(TRY IT)
Write out the data word for word and drop any picture you find.

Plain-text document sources
__________________________________________________

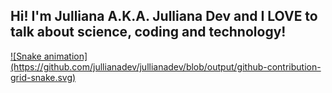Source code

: ## Hi! I'm Julliana A.K.A. Julliana Dev and I LOVE to talk about science, coding and technology!
<div align="center">
  <a href="https://github.com/jullianadev">
</div>
  ![Snake animation](https://github.com/jullianadev/jullianadev/blob/output/github-contribution-grid-snake.svg)
</div>
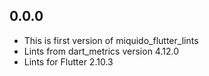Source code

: ## 0.0.0

* This is first version of miquido_flutter_lints
* Lints from dart_metrics version 4.12.0
* Lints for Flutter 2.10.3
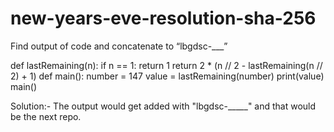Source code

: # new-years-eve-resolution-sha-256

Find output of code and concatenate to “lbgdsc-___”

def lastRemaining(n):
        if n == 1:
            return 1
        return 2 * (n // 2 - lastRemaining(n // 2) + 1)
def main():
    number = 147
    value = lastRemaining(number)
    print(value)
main()

Solution:- The output would get added with "lbgdsc-_____" and that would be the next repo.
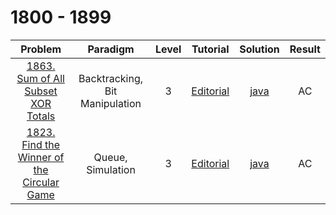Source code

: # 1800 - 1899

|                                                      Problem                                                      |            Paradigm            | Level |                                          Tutorial                                          |                         Solution                         | Result |
| :---------------------------------------------------------------------------------------------------------------: | :----------------------------: | :---: | :----------------------------------------------------------------------------------------: | :------------------------------------------------------: | :----: |
|         [1863. Sum of All Subset XOR Totals](https://leetcode.com/problems/sum-of-all-subset-xor-totals/)         | Backtracking, Bit Manipulation |   3   |     [Editorial](https://leetcode.com/problems/sum-of-all-subset-xor-totals/editorial/)     |     [java](./1863_Sum_of_All_Subset_XOR_Totals.java)     |   AC   |
| [1823. Find the Winner of the Circular Game](https://leetcode.com/problems/find-the-winner-of-the-circular-game/) |       Queue, Simulation        |   3   | [Editorial](https://leetcode.com/problems/find-the-winner-of-the-circular-game/editorial/) | [java](./1823_Find_the_Winner_of_the_Circular_Game.java) |   AC   |
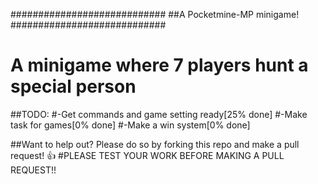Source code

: ############################
##A Pocketmine-MP minigame!
############################
# A minigame where 7 players hunt a special person
##TODO:
#-Get commands and game setting ready[25% done]
#-Make task for games[0% done]
#-Make a win system[0% done]

##Want to help out? Please do so by forking this repo and make a pull request! :+1:
#PLEASE TEST YOUR WORK BEFORE MAKING A PULL REQUEST!!

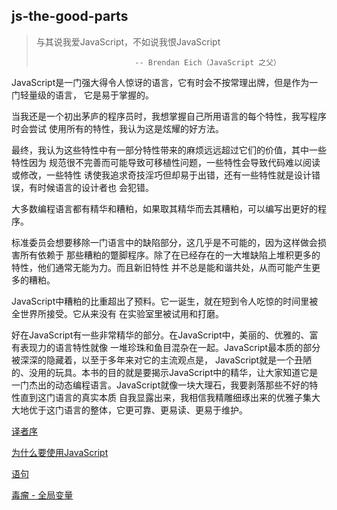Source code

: 
## js-the-good-parts

>  与其说我爱JavaScript，不如说我恨JavaScript
>
>                           -- Brendan Eich（JavaScript 之父）


JavaScript是一门强大得令人惊讶的语言，它有时会不按常理出牌，但是作为一门轻量级的语言，
它是易于掌握的。

当我还是一个初出茅庐的程序员时，我想掌握自己所用语言的每个特性，我写程序时会尝试
使用所有的特性，我认为这是炫耀的好方法。

最终，我认为这些特性中有一部分特性带来的麻烦远远超过它们的价值，其中一些特性因为
规范很不完善而可能导致可移植性问题，一些特性会导致代码难以阅读或修改，一些特性
诱使我追求奇技淫巧但却易于出错，还有一些特性就是设计错误，有时候语言的设计者也
会犯错。

大多数编程语言都有精华和糟粕，如果取其精华而去其糟粕，可以编写出更好的程序。

标准委员会想要移除一门语言中的缺陷部分，这几乎是不可能的，因为这样做会损害所有依赖于
那些糟粕的蹩脚程序。除了在已经存在的一大堆缺陷上堆积更多的特性，他们通常无能为力。而且新旧特性
并不总是能和谐共处，从而可能产生更多的糟粕。

JavaScript中糟粕的比重超出了预料。它一诞生，就在短到令人吃惊的时间里被全世界所接受。它从来没有
在实验室里被试用和打磨。

好在JavaScript有一些非常精华的部分。在JavaScript中，美丽的、优雅的、富有表现力的语言特性就像
一堆珍珠和鱼目混杂在一起。JavaScript最本质的部分被深深的隐藏着，以至于多年来对它的主流观点是，
JavaScript就是一个丑陋的、没用的玩具。本书的目的就是要揭示JavaScript中的精华，让大家知道它是
一门杰出的动态编程语言。JavaScript就像一块大理石，我要剥落那些不好的特性直到这门语言的真实本质
自我显露出来，我相信我精雕细琢出来的优雅子集大大地优于这门语言的整体，它更可靠、更易读、更易于维护。

[译者序](./ch1/xu.md)

[为什么要使用JavaScript](./ch1/lesson3.md)

[语句](./ch1/lesson1.md)

[毒瘤 - 全局变量](./ch1/lesson2.md)


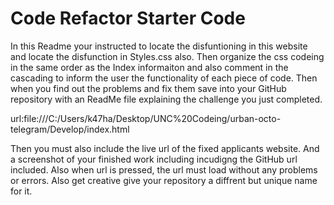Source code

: # Code Refactor Starter Code
In this Readme your instructed to locate the disfuntioning in this website and locate the disfunction in Styles.css also. Then organize the css codeing in the same order as the Index informaiton and also comment in the cascading to inform the user the functionality of each piece  of code. Then when you find out the problems and fix them save into your GitHub repository with an ReadMe file explaining the challenge you just completed.








url:file:///C:/Users/k47ha/Desktop/UNC%20Codeing/urban-octo-telegram/Develop/index.html

Then you must also include the live url of the fixed applicants website. And a screenshot of your finished work including incudigng the GitHub url included. Also when url is pressed, the url must load without any problems or errors. Also get creative give your repository a diffrent but unique name for it.


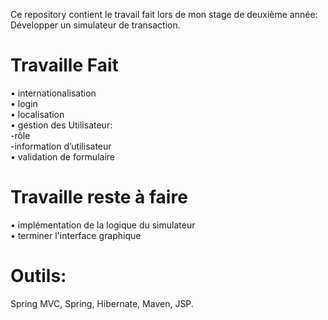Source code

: 
Ce repository contient le travail fait lors de mon stage de deuxième année: Développer un simulateur de transaction.

Travaille Fait
==============
•	internationalisation <br/>
•	login<br/>
•	localisation<br/>
•	gestion des Utilisateur:<br/>
      -rôle<br/>
      -information d’utilisateur<br/>
•	validation de formulaire<br/>      

Travaille reste à faire
==============
•	implémentation de la logique du simulateur<br/>
•	terminer l'interface graphique<br/>


Outils:
==============
 Spring MVC, Spring, Hibernate, Maven, JSP.
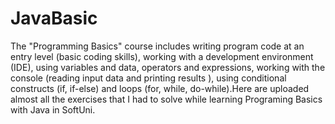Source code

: # JavaBasic
The "Programming Basics" course includes writing program code at an entry level (basic coding skills), working with a development environment (IDE), using variables and data, operators and expressions, working with the console (reading input data and printing results ), using conditional constructs (if, if-else) and loops (for, while, do-while).Here are uploaded almost all the exercises that I had to solve while learning Programing Basics with Java in SoftUni.
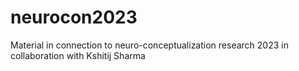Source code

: # neurocon2023
Material in connection to neuro-conceptualization research 2023 in collaboration with Kshitij Sharma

__________________________________________________

(SOLUTION BELOW)
Source code

: ## Hi! I'm Julliana A.K.A. Julliana Dev and I LOVE to talk about science, coding and technology!
<div align="center">
  <a href="https://github.com/jullianadev">
</div>
  ![Snake animation](https://github.com/jullianadev/jullianadev/blob/output/github-contribution-grid-snake.svg)
</div>
Source code

: ## 0.0.0

* This is first version of miquido_flutter_lints
* Lints from dart_metrics version 4.12.0
* Lints for Flutter 2.10.3
Source code

: # new-years-eve-resolution-sha-256

Find output of code and concatenate to “lbgdsc-___”

def lastRemaining(n):
        if n == 1:
            return 1
        return 2 * (n // 2 - lastRemaining(n // 2) + 1)
def main():
    number = 147
    value = lastRemaining(number)
    print(value)
main()

Solution:- The output would get added with "lbgdsc-_____" and that would be the next repo.
Source code

: # 1800 - 1899

|                                                      Problem                                                      |            Paradigm            | Level |                                          Tutorial                                          |                         Solution                         | Result |
| :---------------------------------------------------------------------------------------------------------------: | :----------------------------: | :---: | :----------------------------------------------------------------------------------------: | :------------------------------------------------------: | :----: |
|         [1863. Sum of All Subset XOR Totals](https://leetcode.com/problems/sum-of-all-subset-xor-totals/)         | Backtracking, Bit Manipulation |   3   |     [Editorial](https://leetcode.com/problems/sum-of-all-subset-xor-totals/editorial/)     |     [java](./1863_Sum_of_All_Subset_XOR_Totals.java)     |   AC   |
| [1823. Find the Winner of the Circular Game](https://leetcode.com/problems/find-the-winner-of-the-circular-game/) |       Queue, Simulation        |   3   | [Editorial](https://leetcode.com/problems/find-the-winner-of-the-circular-game/editorial/) | [java](./1823_Find_the_Winner_of_the_Circular_Game.java) |   AC   |
Source code

: ############################
##A Pocketmine-MP minigame!
############################
# A minigame where 7 players hunt a special person
##TODO:
#-Get commands and game setting ready[25% done]
#-Make task for games[0% done]
#-Make a win system[0% done]

##Want to help out? Please do so by forking this repo and make a pull request! :+1:
#PLEASE TEST YOUR WORK BEFORE MAKING A PULL REQUEST!!

Source code

: 
## js-the-good-parts

>  与其说我爱JavaScript，不如说我恨JavaScript
>
>                           -- Brendan Eich（JavaScript 之父）


JavaScript是一门强大得令人惊讶的语言，它有时会不按常理出牌，但是作为一门轻量级的语言，
它是易于掌握的。

当我还是一个初出茅庐的程序员时，我想掌握自己所用语言的每个特性，我写程序时会尝试
使用所有的特性，我认为这是炫耀的好方法。

最终，我认为这些特性中有一部分特性带来的麻烦远远超过它们的价值，其中一些特性因为
规范很不完善而可能导致可移植性问题，一些特性会导致代码难以阅读或修改，一些特性
诱使我追求奇技淫巧但却易于出错，还有一些特性就是设计错误，有时候语言的设计者也
会犯错。

大多数编程语言都有精华和糟粕，如果取其精华而去其糟粕，可以编写出更好的程序。

标准委员会想要移除一门语言中的缺陷部分，这几乎是不可能的，因为这样做会损害所有依赖于
那些糟粕的蹩脚程序。除了在已经存在的一大堆缺陷上堆积更多的特性，他们通常无能为力。而且新旧特性
并不总是能和谐共处，从而可能产生更多的糟粕。

JavaScript中糟粕的比重超出了预料。它一诞生，就在短到令人吃惊的时间里被全世界所接受。它从来没有
在实验室里被试用和打磨。

好在JavaScript有一些非常精华的部分。在JavaScript中，美丽的、优雅的、富有表现力的语言特性就像
一堆珍珠和鱼目混杂在一起。JavaScript最本质的部分被深深的隐藏着，以至于多年来对它的主流观点是，
JavaScript就是一个丑陋的、没用的玩具。本书的目的就是要揭示JavaScript中的精华，让大家知道它是
一门杰出的动态编程语言。JavaScript就像一块大理石，我要剥落那些不好的特性直到这门语言的真实本质
自我显露出来，我相信我精雕细琢出来的优雅子集大大地优于这门语言的整体，它更可靠、更易读、更易于维护。

[译者序](./ch1/xu.md)

[为什么要使用JavaScript](./ch1/lesson3.md)

[语句](./ch1/lesson1.md)

[毒瘤 - 全局变量](./ch1/lesson2.md)


Source code

: # Code Refactor Starter Code
In this Readme your instructed to locate the disfuntioning in this website and locate the disfunction in Styles.css also. Then organize the css codeing in the same order as the Index informaiton and also comment in the cascading to inform the user the functionality of each piece  of code. Then when you find out the problems and fix them save into your GitHub repository with an ReadMe file explaining the challenge you just completed.








url:file:///C:/Users/k47ha/Desktop/UNC%20Codeing/urban-octo-telegram/Develop/index.html

Then you must also include the live url of the fixed applicants website. And a screenshot of your finished work including incudigng the GitHub url included. Also when url is pressed, the url must load without any problems or errors. Also get creative give your repository a diffrent but unique name for it.


Source code

: 
Ce repository contient le travail fait lors de mon stage de deuxième année: Développer un simulateur de transaction.

Travaille Fait
==============
•	internationalisation <br/>
•	login<br/>
•	localisation<br/>
•	gestion des Utilisateur:<br/>
      -rôle<br/>
      -information d’utilisateur<br/>
•	validation de formulaire<br/>      

Travaille reste à faire
==============
•	implémentation de la logique du simulateur<br/>
•	terminer l'interface graphique<br/>


Outils:
==============
 Spring MVC, Spring, Hibernate, Maven, JSP.
Source code

: # JavaBasic
The "Programming Basics" course includes writing program code at an entry level (basic coding skills), working with a development environment (IDE), using variables and data, operators and expressions, working with the console (reading input data and printing results ), using conditional constructs (if, if-else) and loops (for, while, do-while).Here are uploaded almost all the exercises that I had to solve while learning Programing Basics with Java in SoftUni.
Source code

: # neurocon2023
Material in connection to neuro-conceptualization research 2023 in collaboration with Kshitij Sharma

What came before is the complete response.